Таниос ожидал, что услышит подобные соображения, и дал себе слово не показывать, что они его раздражают. Ему легче вытерпеть замечания насчет своего поведения, лишь бы не нападки на школу пастора. Шейх же, по всей видимости, не имел намерения вспоминать об этом вопросе, вероятно, он говорил себе, что, как бы там ни было, лучше сохранить эту связь с англичанами. Впрочем, никто, похоже, и не собирался снова вытаскивать на свет божий столь скользкую тему. Даже буна Бутрос ограничился тем, что, отведя племянника в сторонку, заставил его поклясться, что он никогда не позволит ереси погубить его душу. Следующий после возвращения день был воскресным, и юноша присутствовал на мессе, так что всякий мог убедиться, что он по-прежнему творит крестное знамение пред образом Девы с Младенцем. Соплеменники успокоились: стало быть, в этом смысле он не дал себя «англизировать».
Выходя из церкви, Таниос заметил, что со стороны главной площади к нему приближается бродячий торговец, волоча за собой мула, сверх меры груженного безделушками.
— Этот нечестивец Надир всегда так подгадает, чтобы подоспеть к окончанию мессы, — заметила жена кюре. — Верно, тяжкие грехи обременяют его совесть, раз он уже не решается войти в дом Господень.
— Ты ошибаешься, хурийе, я-то всегда стараюсь успеть вовремя, да мой мул не желает.
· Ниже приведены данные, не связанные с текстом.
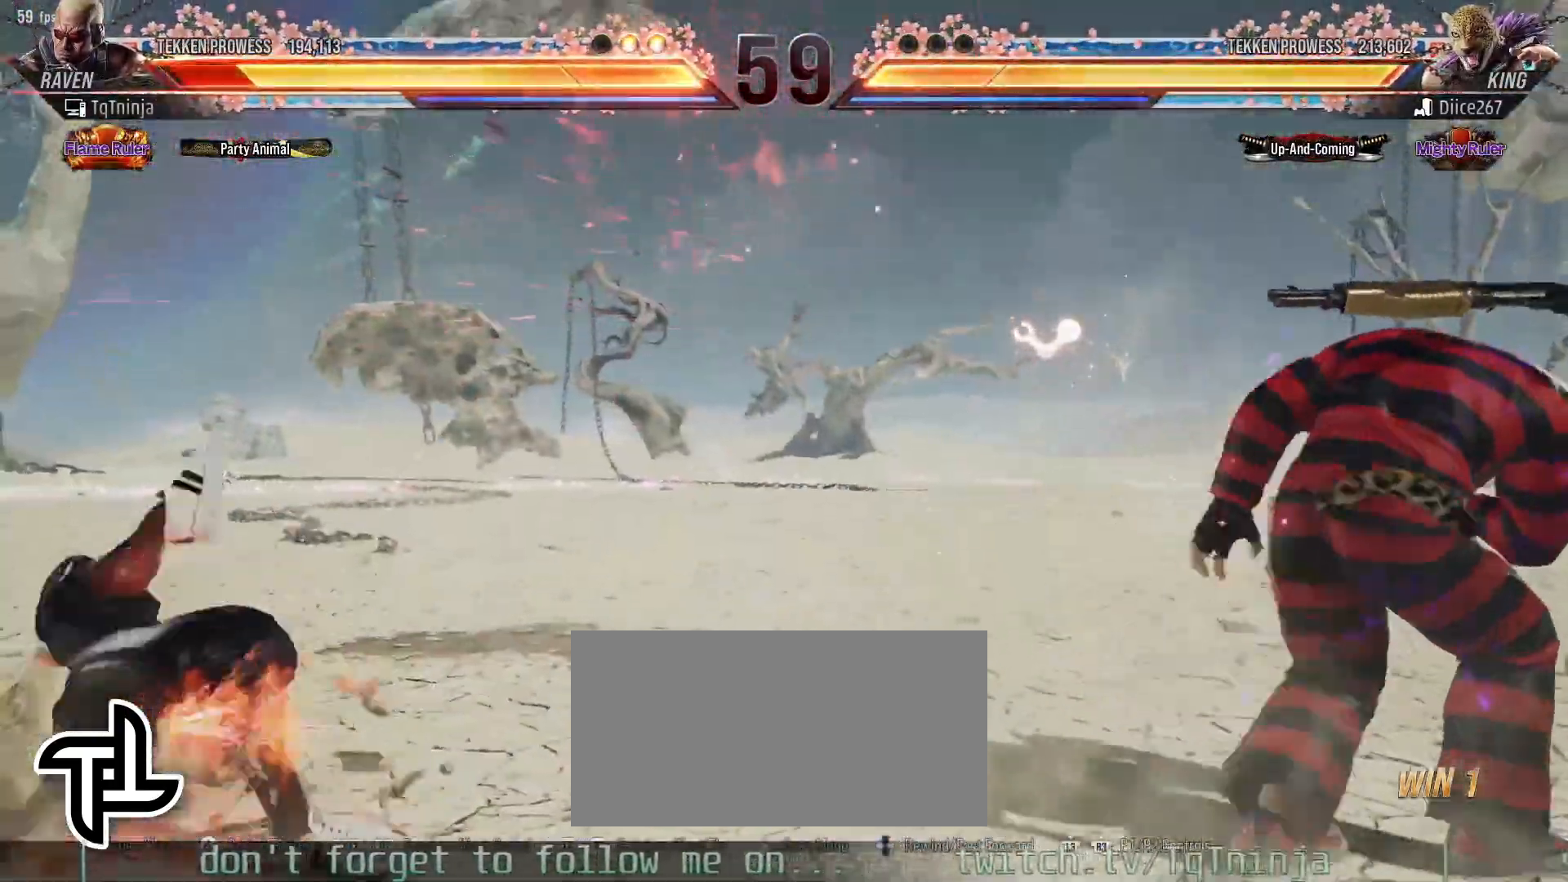
{"dt_ms": 500, "buttons": [], "left_stick": "center", "events": [[433, "left_stick", "right"], [500, "left_stick", "center"]]}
Как услышит издали колокола, так и упрется. Должно быть, это его совесть отягощена пороком.
— Или ему довелось быть свидетелем таких вещей, которые его ужаснули… Бедная скотина, если бы он мог поведать о том, что ему известно, ты уже был бы в тюрьме. Или в Чистилище.
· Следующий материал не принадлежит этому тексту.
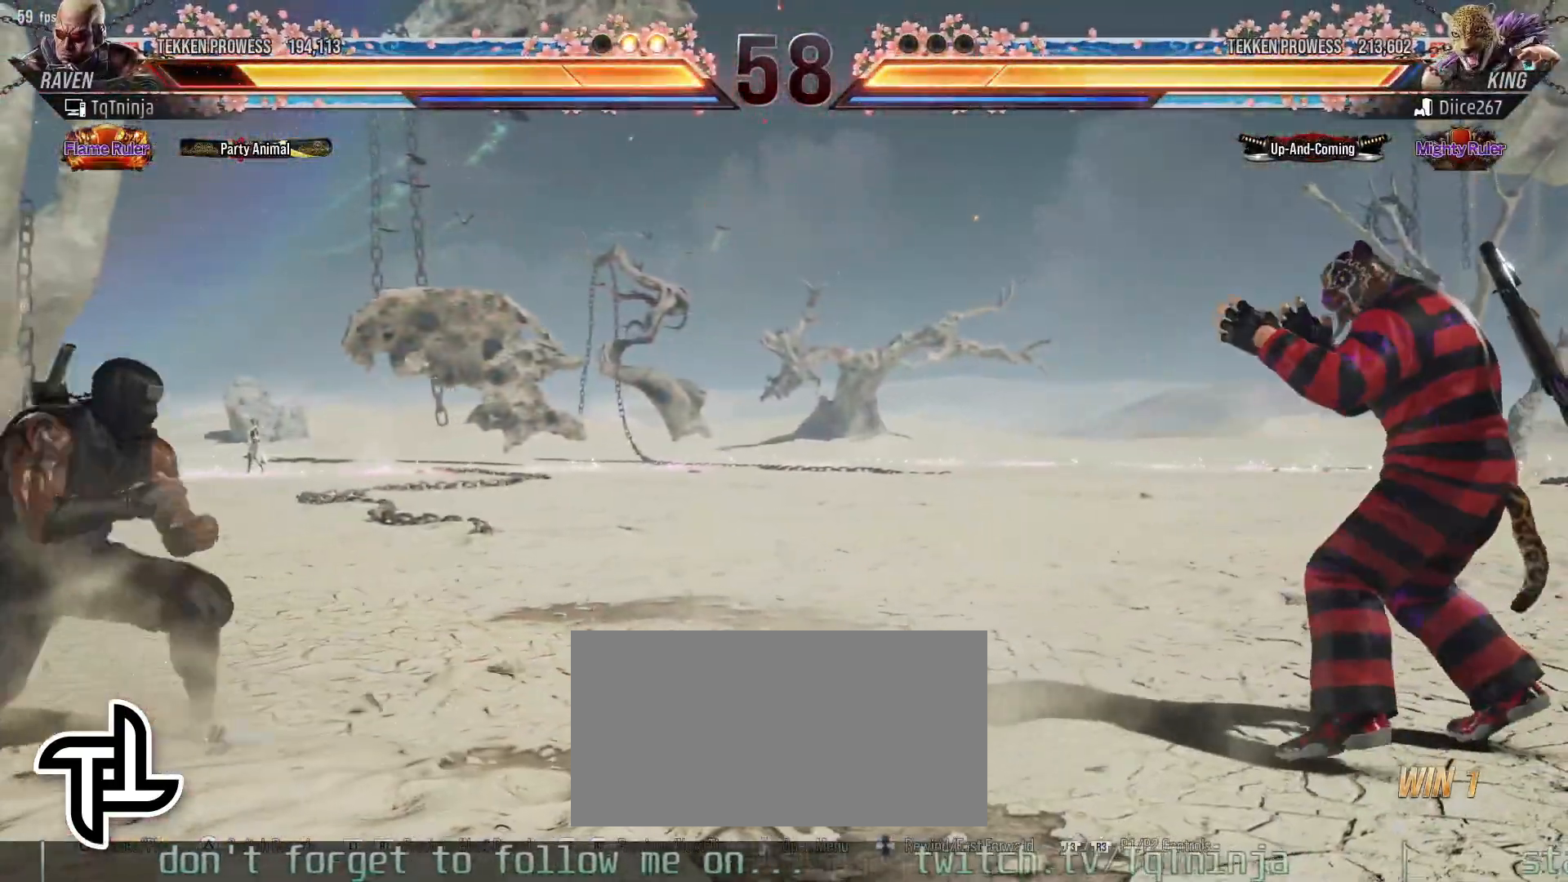
{"dt_ms": 500, "buttons": [], "left_stick": "left", "events": [[50, "left_stick", "right"], [233, "left_stick", "left"], [300, "left_stick", "center"], [367, "left_stick", "left"]]}
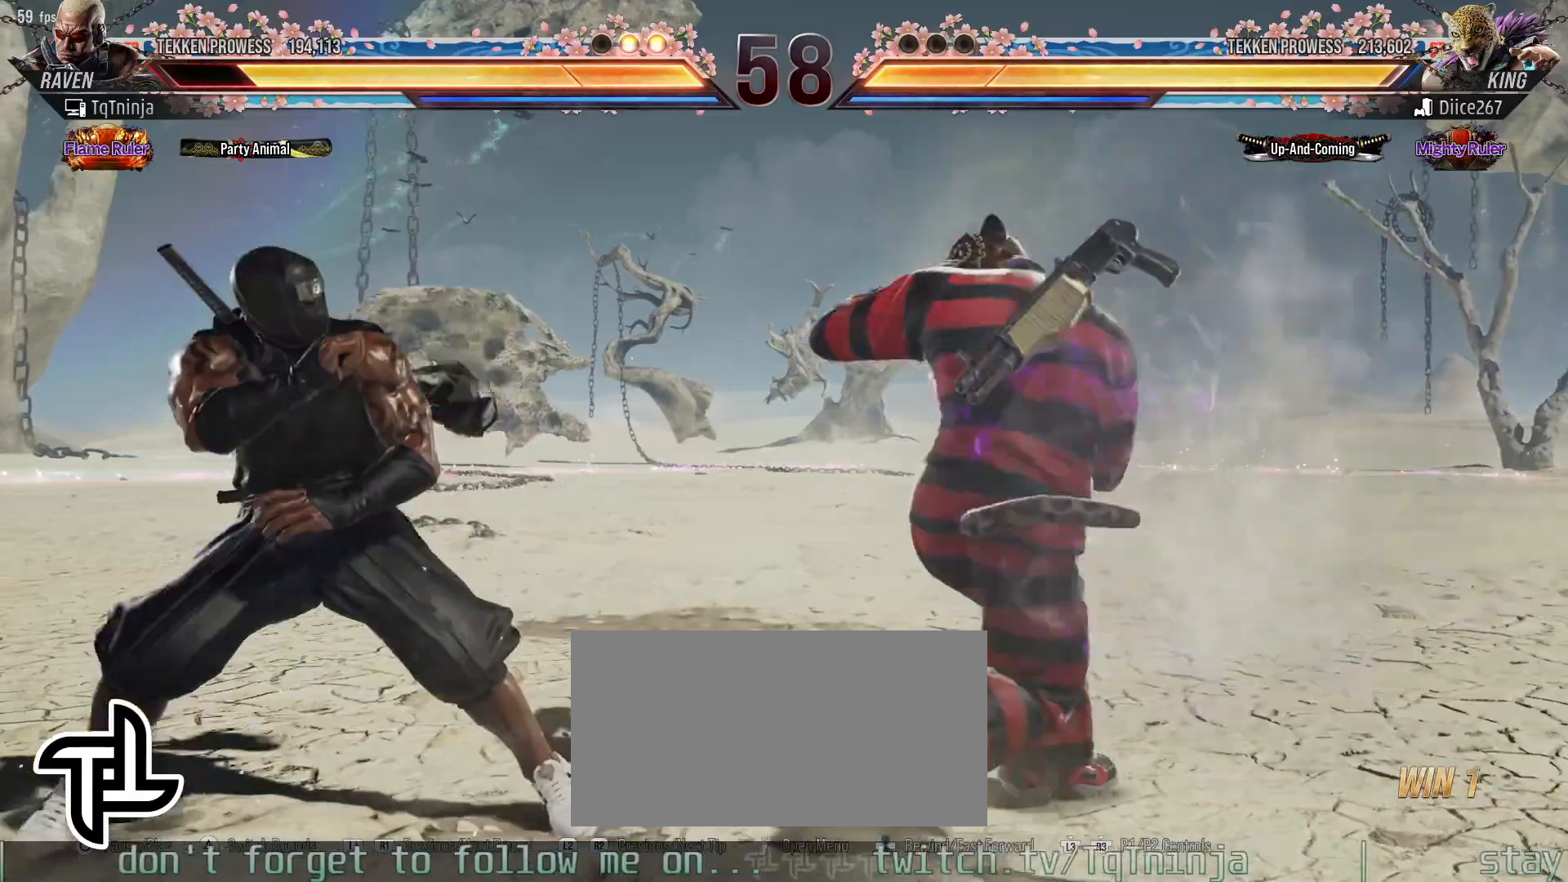
{"dt_ms": 500, "buttons": ["CROSS"], "left_stick": "down-right", "events": [[433, "CROSS", "down"], [433, "left_stick", "down-right"]]}
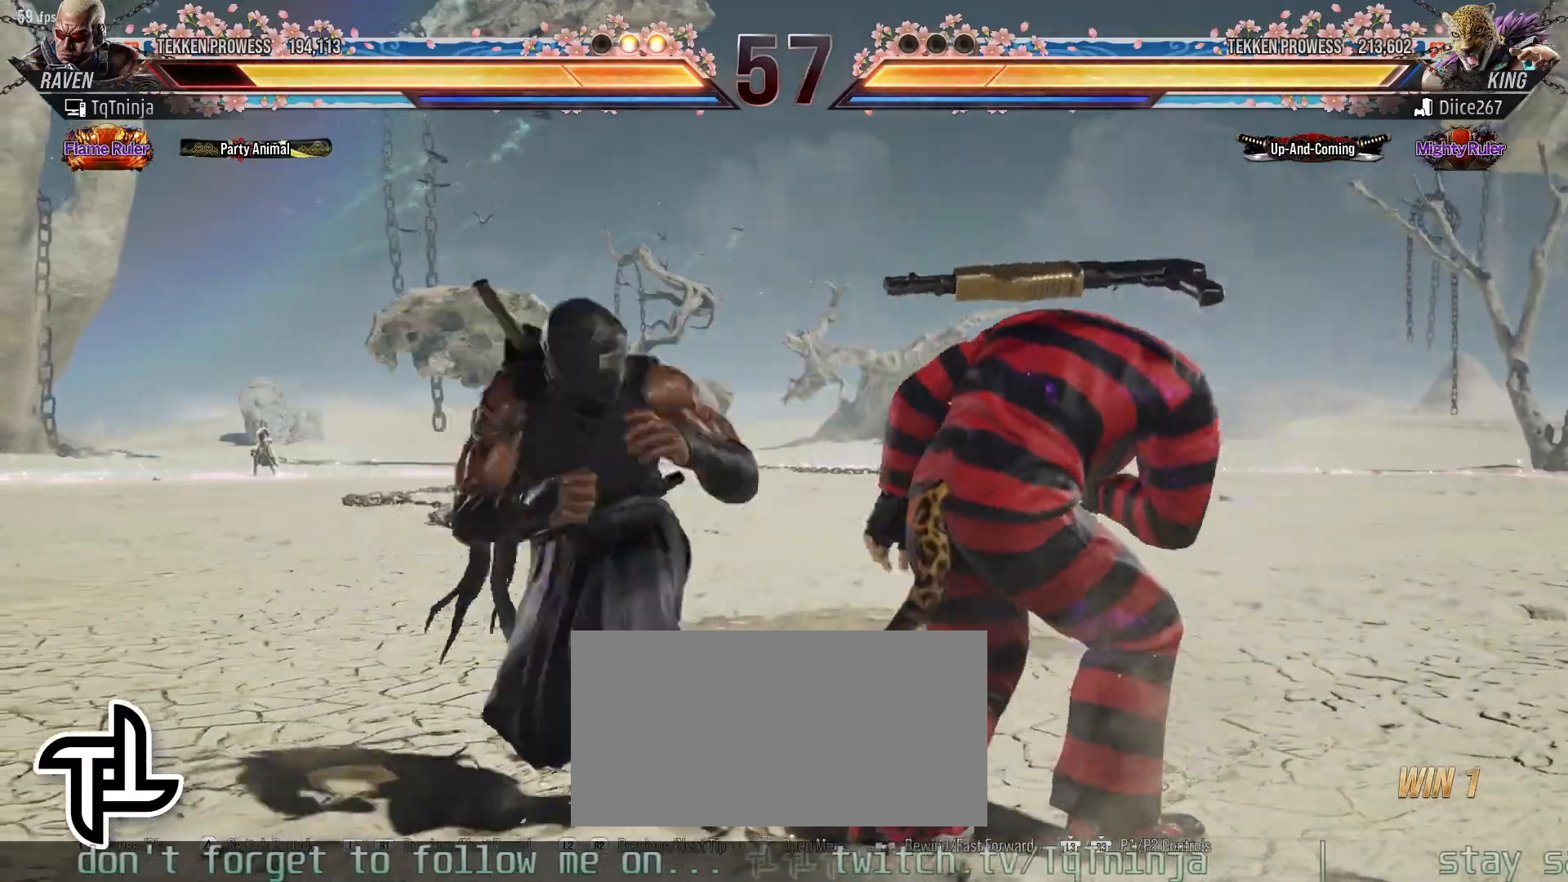
{"dt_ms": 500, "buttons": [], "left_stick": "center", "events": [[100, "CROSS", "up"], [133, "CROSS", "down"], [217, "CROSS", "up"], [233, "left_stick", "center"]]}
— Да я уже и так в Чистилище. Или ты думаешь, здесь рай?
Это была обычная пикировка, верующие привыкли к ней так же, как к звону церковных колоколов, которые каждое воскресенье раскачивали могучие руки поселян. И когда погонщик мулов, бывало, колесил где-то вдали от Кфарийабды, все чувствовали, что мессе, от которой он обычно воротил нос, чего-то не хватает.
Он и сам использовал этот цветистый диалог совсем как колокольный звон, созывающий покупателей, и если порой хурийе забывала задеть его, он сам заговаривал с нею, поддразнивал, вынуждая отвечать ему, и лишь тогда верующие, смягчившись сердцем, с улыбкой на устах раскрывали свои кошельки.
Тем не менее кое-кто из прихожан, по случаю воскресенья празднично разряженных, спешил удалиться в сопровождении домочадцев, оскорбившись тем, что супруга кюре так вольно шутит с этим извращенным субъектом. Но у сестры Ламии была своя безмятежная философия: «В каждом селении нужен свой дурачок и свой богохульник!»
В тот день Надир, когда покупатели столпились вокруг него, сделал Таниосу знак, чтобы тот его подождал; и еще он похлопал мула по пузу, давая понять, что готовит ему подарок.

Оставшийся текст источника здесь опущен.